Tugas Dikerjakan |
Jawablah pertanyaan berikut berdasarkan bacaan tentang politik dan cita-cita pemuda.
(a) Benda apa yang digunakan penulis sebagai analogi untuk politik?
(b) Siapa pengamat politik yang bertanya kepada Muhammad Yunus tentang cita-citanya?
(c) Apa jawaban Muhammad Yunus atas pertanyaan itu?

Teks Bacaan |
⟨

Saya masih ingat apa yang dikatakan oleh Bapak Hidayat Nur Wahid. Ketua MPR kita. Beliau mengatakan politik itu adalah salah satu cara manusia dalam membuat dirinya berguna bagi manusia-manusia lain di sekitarnya. Sebagai pemahaman, saya akan menganalogikan politik seperti senter menyala yang ditelungkupkan. Senter yang ditelungkupkan itu jika kita tak mengangkatnya, maka sinar yang keluar, sama sekali tak terlihat atau berefek pada keadaan sekitarnya. Setelah kita angkat sedikit, barulah sinar itu terlihat, walaupun jangkauan cakupannya masih relatif kecil atau sempit. Tetapi jika kita angkat sampai tinggi, maka sinar dengan terangnya itu, dapat menyinari lantai di bawahnya dengan luas, dan semua menikmati terangnya senter itu. Hal itu juga sama terjadi pada kehidupan manusia. Jika status sosial kita yang tentunya didukung dengan kelayakan kemampuan dan ketulusan tidak terlalu tinggi, maka rakyat atau manusia di sekelilingnya tidak dapat merasakan keberadaan dirimu. Sebaliknya jika stasus sosialmu tanggi, maka semua apa yang kamu kerjakan dan perjuangkan, akan dapat dirasakan oleh semua rakyatmu atau manusia disekelilingmu. Jadi politik diciptakan oleh Allah SWT. Bukanlah untuk sekedar mencari kekuasaan atau harta yang melimpah. Tetapi adalah suatu tindakan adi luhur yang menjadi jalan rakyat untuk mendapat kebenaran,keadilan,dan kesejahteraan. Suatu upaya agung untuk mewujudkan mimpi-mimpi tukang becak,pedagang sayur, sopir bemo, guru, pelajar,orang tua,insinyur,ilmuwan,pengusaha, dan Presiden itu sendiri.
Bicara tentang apa yang seharusnya dicita-citakan oleh para pemuda saat ini. Saya jadi teringat pada percakapan informal antara seorang pengamat politik bernama Sukardi Rinakit dengan Muhammad Yunus, peraih nobel perdamaian tahun 2006. Cak Kardi bertanya,” Apa cita-cita Anda sebenarnya? Apakah dari kecil ingin mendirikan pusat pemberdayaan rakyat, seperti Gramen Bank?” Muhammad Yunus menjawab sambil tersenyum kecil, “Saya hanya ingin menanam kebaikan.” Ternyata kebaikan yang ditanamnya selama ini tumbuh subur dengan akar yang tertancap kokoh di hati rakyat Bangladesh. Ia juga telah menginspirasi dunia.

⟩

Catatan Tersimpan |
⟨

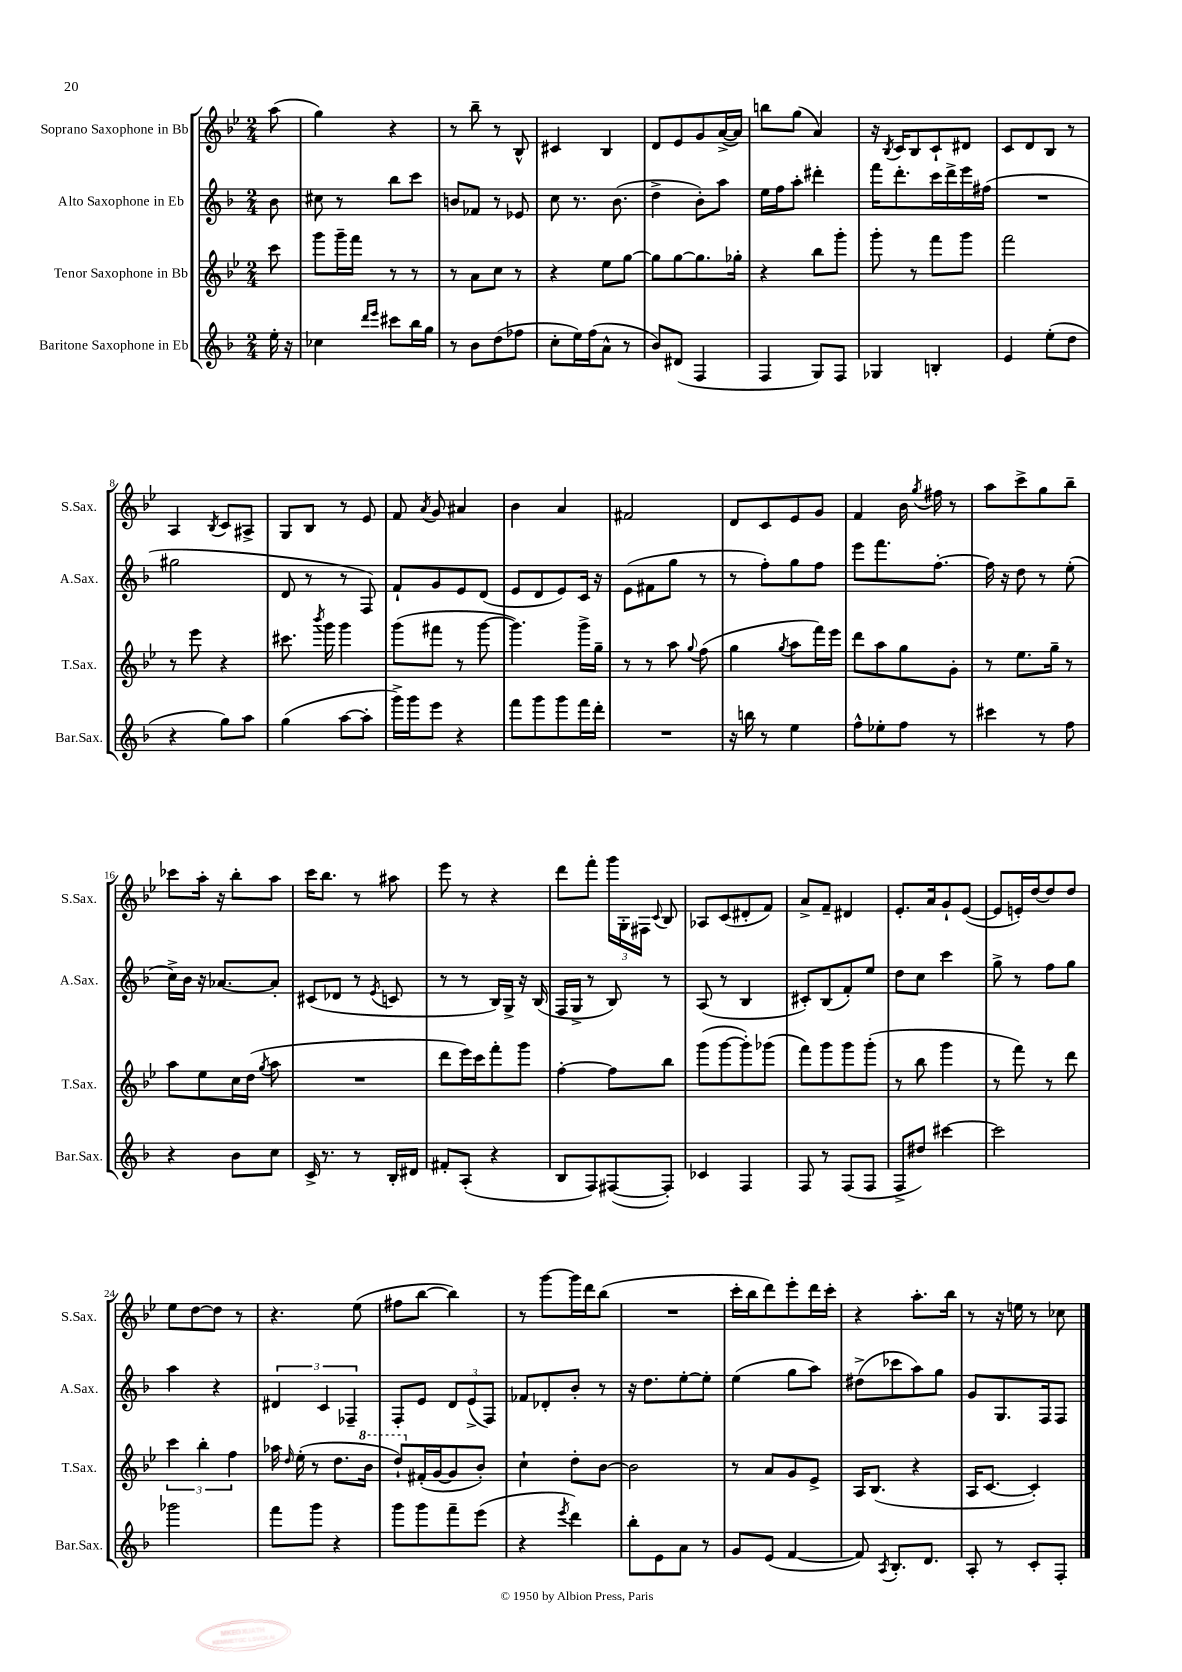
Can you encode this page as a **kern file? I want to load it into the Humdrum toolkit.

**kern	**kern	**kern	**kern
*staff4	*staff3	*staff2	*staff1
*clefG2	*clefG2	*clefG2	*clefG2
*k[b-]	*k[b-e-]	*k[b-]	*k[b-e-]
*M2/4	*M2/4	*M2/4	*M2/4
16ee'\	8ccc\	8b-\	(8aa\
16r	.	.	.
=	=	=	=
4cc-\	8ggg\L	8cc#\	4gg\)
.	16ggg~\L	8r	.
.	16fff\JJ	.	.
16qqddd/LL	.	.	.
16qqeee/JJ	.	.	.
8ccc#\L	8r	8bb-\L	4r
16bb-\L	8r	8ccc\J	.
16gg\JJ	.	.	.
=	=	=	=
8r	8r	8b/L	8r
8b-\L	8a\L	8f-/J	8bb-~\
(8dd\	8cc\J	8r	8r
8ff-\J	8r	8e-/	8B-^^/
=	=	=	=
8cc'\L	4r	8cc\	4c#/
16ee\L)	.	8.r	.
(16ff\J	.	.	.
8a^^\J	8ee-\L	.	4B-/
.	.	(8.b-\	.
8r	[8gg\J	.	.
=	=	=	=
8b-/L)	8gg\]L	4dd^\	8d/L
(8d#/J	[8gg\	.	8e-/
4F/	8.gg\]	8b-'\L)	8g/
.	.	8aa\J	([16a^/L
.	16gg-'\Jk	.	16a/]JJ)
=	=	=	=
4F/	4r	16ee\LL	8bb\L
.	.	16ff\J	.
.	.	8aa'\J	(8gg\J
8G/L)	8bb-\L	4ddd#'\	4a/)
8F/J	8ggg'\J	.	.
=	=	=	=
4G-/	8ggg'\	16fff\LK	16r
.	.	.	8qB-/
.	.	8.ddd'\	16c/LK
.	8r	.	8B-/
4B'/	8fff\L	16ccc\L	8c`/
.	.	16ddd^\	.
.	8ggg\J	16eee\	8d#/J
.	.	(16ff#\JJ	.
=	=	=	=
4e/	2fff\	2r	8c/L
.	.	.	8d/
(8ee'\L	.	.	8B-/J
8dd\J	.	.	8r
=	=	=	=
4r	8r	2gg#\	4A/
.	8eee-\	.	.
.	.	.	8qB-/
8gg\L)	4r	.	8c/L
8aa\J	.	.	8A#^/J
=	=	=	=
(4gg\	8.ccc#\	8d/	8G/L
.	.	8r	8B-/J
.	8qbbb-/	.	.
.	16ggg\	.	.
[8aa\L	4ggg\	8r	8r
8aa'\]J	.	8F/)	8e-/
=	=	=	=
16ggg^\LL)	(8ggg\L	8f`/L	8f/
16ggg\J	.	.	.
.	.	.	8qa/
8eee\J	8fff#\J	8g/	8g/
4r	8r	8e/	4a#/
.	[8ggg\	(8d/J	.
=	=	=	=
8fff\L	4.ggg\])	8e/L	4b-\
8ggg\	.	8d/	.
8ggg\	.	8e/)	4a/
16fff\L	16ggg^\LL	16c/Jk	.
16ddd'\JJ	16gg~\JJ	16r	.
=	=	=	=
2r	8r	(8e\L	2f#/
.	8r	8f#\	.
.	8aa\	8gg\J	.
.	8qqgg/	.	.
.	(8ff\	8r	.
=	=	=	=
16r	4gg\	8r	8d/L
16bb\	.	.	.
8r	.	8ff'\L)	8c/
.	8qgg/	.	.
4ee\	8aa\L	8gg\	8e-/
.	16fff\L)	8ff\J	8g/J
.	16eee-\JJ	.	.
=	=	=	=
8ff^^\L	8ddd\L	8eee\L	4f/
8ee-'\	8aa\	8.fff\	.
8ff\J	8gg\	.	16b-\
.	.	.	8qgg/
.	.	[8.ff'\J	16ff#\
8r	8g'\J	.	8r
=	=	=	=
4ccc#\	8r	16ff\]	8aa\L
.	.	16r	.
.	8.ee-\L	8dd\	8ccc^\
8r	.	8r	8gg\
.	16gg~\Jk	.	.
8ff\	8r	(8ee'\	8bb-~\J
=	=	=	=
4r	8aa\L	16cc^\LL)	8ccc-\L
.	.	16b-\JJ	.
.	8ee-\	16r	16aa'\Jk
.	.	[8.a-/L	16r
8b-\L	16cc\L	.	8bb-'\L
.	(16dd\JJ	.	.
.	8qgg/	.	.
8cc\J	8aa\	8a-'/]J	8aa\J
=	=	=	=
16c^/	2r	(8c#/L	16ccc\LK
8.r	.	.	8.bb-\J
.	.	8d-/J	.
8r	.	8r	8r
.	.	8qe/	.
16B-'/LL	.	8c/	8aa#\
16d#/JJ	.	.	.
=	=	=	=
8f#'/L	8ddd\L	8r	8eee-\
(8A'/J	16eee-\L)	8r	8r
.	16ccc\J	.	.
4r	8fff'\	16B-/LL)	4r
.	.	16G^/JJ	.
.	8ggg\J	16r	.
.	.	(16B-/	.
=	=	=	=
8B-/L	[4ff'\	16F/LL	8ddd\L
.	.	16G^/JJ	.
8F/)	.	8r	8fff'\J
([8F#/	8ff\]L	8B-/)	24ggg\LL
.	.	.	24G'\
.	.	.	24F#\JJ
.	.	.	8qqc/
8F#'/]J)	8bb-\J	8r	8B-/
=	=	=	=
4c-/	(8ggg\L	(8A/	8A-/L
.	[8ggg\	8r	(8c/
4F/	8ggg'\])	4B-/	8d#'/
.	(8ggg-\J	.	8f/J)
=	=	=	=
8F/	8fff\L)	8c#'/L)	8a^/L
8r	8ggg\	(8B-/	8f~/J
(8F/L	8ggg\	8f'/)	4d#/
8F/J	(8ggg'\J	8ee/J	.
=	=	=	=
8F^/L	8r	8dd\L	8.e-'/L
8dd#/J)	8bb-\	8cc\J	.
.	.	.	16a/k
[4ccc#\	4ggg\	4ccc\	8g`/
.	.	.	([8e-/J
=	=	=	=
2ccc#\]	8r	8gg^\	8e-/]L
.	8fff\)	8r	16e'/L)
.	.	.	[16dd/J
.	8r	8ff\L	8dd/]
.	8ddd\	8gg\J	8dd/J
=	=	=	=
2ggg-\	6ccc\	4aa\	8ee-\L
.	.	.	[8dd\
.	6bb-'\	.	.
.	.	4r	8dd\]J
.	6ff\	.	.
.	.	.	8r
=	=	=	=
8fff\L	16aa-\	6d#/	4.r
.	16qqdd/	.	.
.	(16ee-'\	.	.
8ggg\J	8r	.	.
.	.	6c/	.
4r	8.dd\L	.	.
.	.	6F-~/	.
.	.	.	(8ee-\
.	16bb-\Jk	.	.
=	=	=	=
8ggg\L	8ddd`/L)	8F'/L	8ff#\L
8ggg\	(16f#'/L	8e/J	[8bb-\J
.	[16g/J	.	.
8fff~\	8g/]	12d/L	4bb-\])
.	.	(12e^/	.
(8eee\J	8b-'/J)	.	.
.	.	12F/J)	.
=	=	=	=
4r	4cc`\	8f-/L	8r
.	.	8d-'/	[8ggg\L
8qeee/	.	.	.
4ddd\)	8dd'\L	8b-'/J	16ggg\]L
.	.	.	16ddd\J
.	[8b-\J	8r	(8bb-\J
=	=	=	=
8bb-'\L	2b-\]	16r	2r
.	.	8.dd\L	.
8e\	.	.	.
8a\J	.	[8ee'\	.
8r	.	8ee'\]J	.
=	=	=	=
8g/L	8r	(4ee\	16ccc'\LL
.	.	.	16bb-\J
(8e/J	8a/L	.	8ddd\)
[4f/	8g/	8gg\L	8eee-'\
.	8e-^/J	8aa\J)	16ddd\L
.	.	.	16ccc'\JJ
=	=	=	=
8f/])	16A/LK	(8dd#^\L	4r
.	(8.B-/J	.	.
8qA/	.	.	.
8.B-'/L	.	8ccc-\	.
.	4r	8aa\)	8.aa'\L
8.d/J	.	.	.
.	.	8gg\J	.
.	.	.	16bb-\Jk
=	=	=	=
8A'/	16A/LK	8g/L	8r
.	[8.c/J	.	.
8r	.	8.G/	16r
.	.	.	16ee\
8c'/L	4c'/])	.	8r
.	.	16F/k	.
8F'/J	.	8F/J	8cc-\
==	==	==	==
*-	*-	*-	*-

⟩

Jawaban |
(a) Senter menyala yang ditelungkupkan.
(b) Sukardi Rinakit (Cak Kardi).
(c) "Saya hanya ingin menanam kebaikan."